* [RECORD EXCERPTS]
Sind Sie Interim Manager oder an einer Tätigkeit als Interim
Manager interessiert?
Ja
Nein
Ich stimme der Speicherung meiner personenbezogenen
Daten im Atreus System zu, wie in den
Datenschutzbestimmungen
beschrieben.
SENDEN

* [YOUR TASK] Reproduce every line of the records, substituting "ABSENDEN" for "SENDEN" and changing nothing else.

* [SOLUTION FOR THIS EXERCISE]
Sind Sie Interim Manager oder an einer Tätigkeit als Interim
Manager interessiert?
Ja
Nein
Ich stimme der Speicherung meiner personenbezogenen
Daten im Atreus System zu, wie in den
Datenschutzbestimmungen
beschrieben.
ABSENDEN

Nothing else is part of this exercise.